Comment by visarga
2 months ago
I had an idea - take SerpAPI and save top-10 or 20 links for many queries (millions), and put that in a RAG database. Then it can power a local LLM do web search without ever touching Google.
The index would just point a local crawler towards hubs of resources, links, feeds, and specialized search engines. Then fresh information would come from the crawler itself. My thinking is that reputable sites don't appear every day, if you update your local index once every few months it is sufficient.

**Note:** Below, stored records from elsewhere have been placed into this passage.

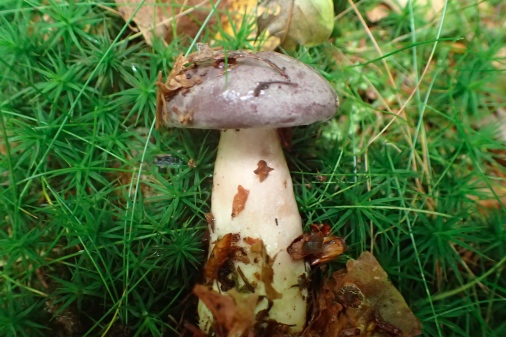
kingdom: Fungi
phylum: Basidiomycota
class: Agaricomycetes
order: Russulales
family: Russulaceae
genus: Lactarius
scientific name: Lactarius trivialis
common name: nordisk mælkehat
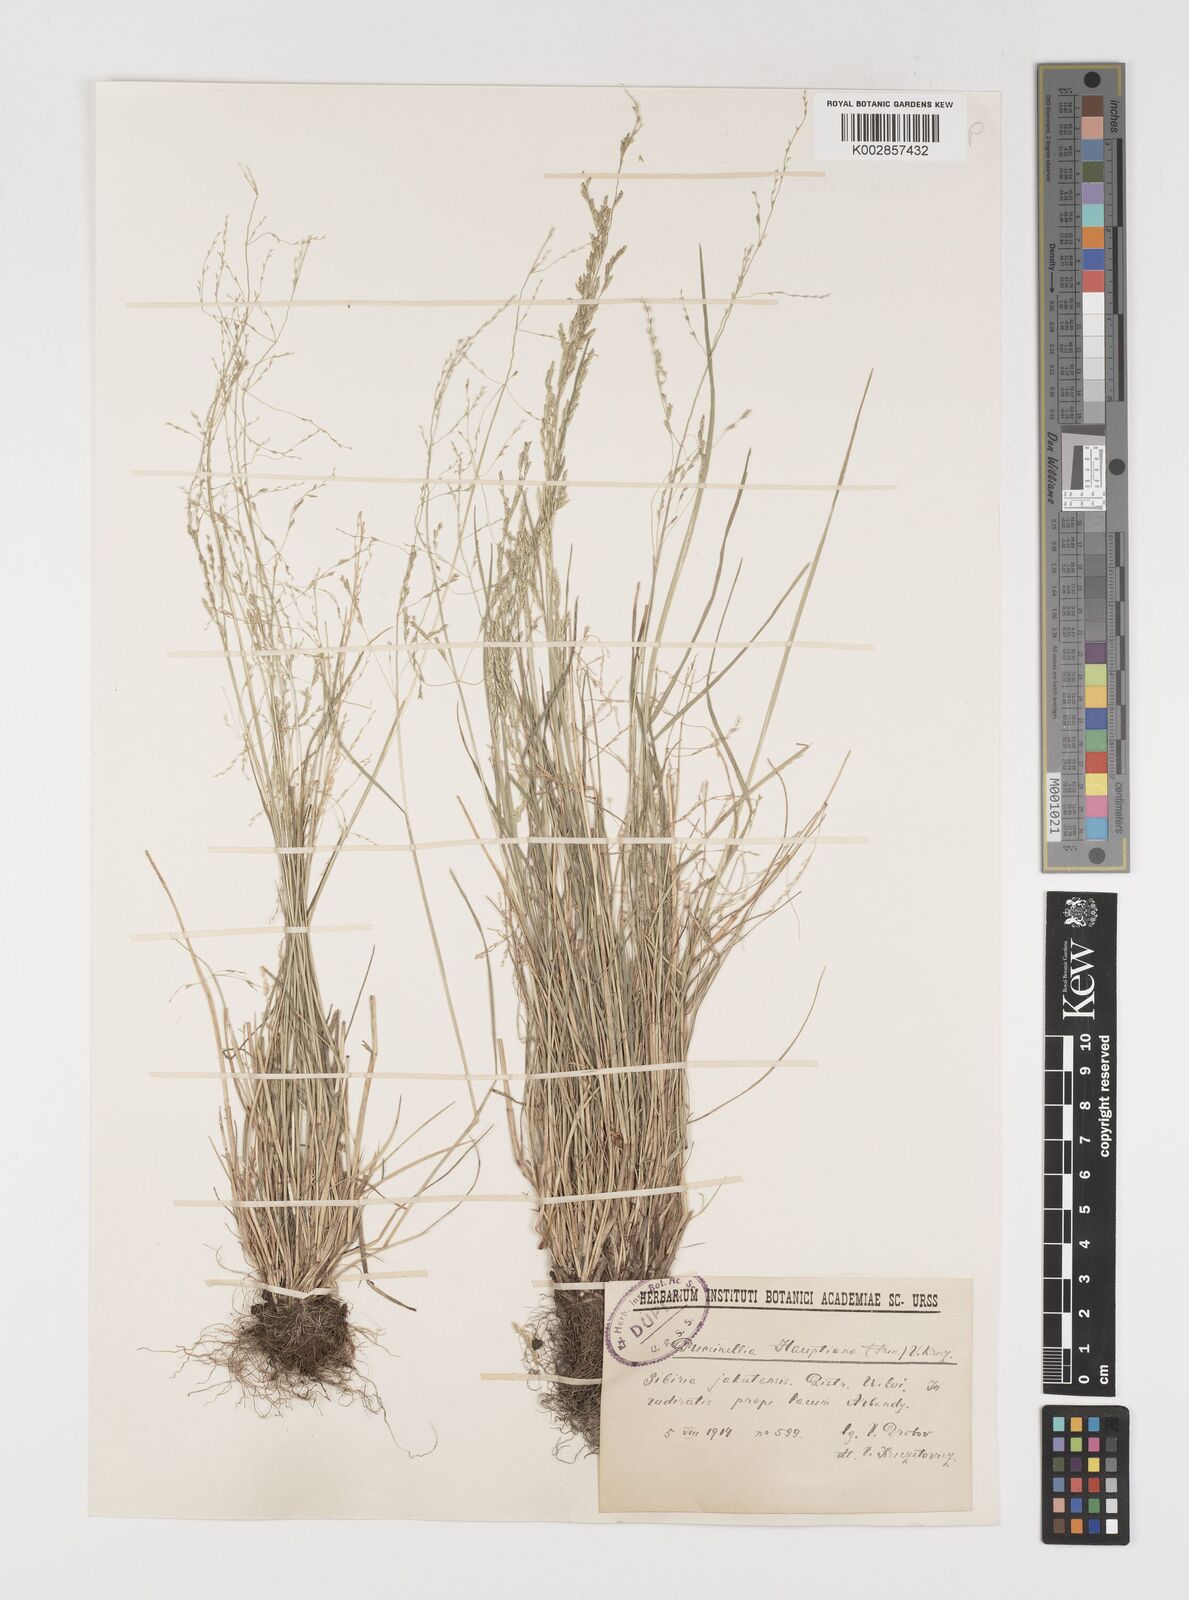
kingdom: Plantae
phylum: Tracheophyta
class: Liliopsida
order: Poales
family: Poaceae
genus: Puccinellia
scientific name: Puccinellia distans
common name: Weeping alkaligrass
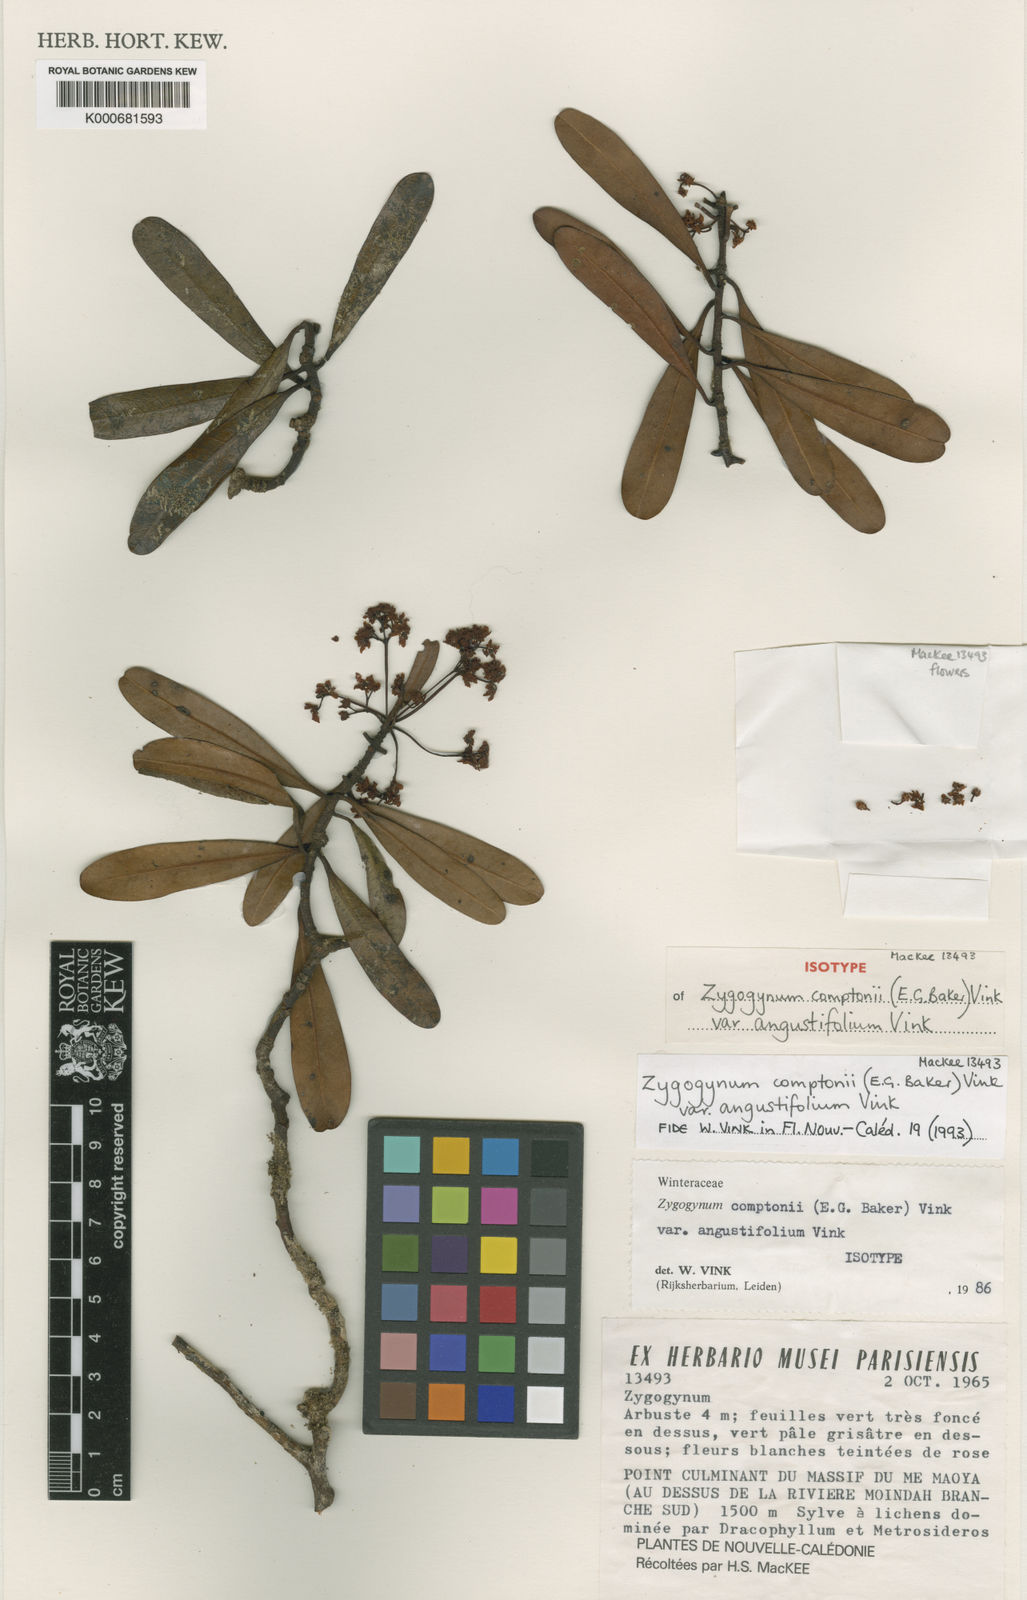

The index could host 1..10 or even 100M stubs, each one touching on a different topic, and concentrating the best entry points on the web for that topic. A local LLM can RAG-search it, and use an agent to crawl from there on. If you solve search this way, without Google, and you also have local code execution sandbox, and local model, you can cut the cord. Search was the missing ingredient.
You can still call regular search engines for discovery. You can build your personalized cache of search stubs using regular LLMs that have search integration, like ChatGPT and Gemini, you only need to do it once per topic.
Fetching web pages at the kind of volume needed to keep the index fresh is a problem, unless you're Googlebot. It requires manual intervention with whitelisting yourself with the likes of Cloudflare, cutting deals with the likes of Reddit and getting a good reputation with any other kind of potential bot blocking software that's unfamiliar with your user agent. Even then, you may still find yourself blocked from critical pieces of information.
No, I think we can get by with using CommonCrawl, pulling every few months the fresh content and updating the search stubs. The idea is you don't change the entry points often, you open them up when you need to get the fresh content.
Imagine this stack: local LLM, local search stub index, and local code execution sandbox - a sovereign stack. You can get some privacy and independence back.
CC is not on the same scale as Google and not nearly as fresh. It's around 100th of the size and not much chance of having recent versions of a page.
I imagine you'd get on just fine for short tail queries but the other cases (longer tail, recent queries, things that haven't been crawled) begin to add up.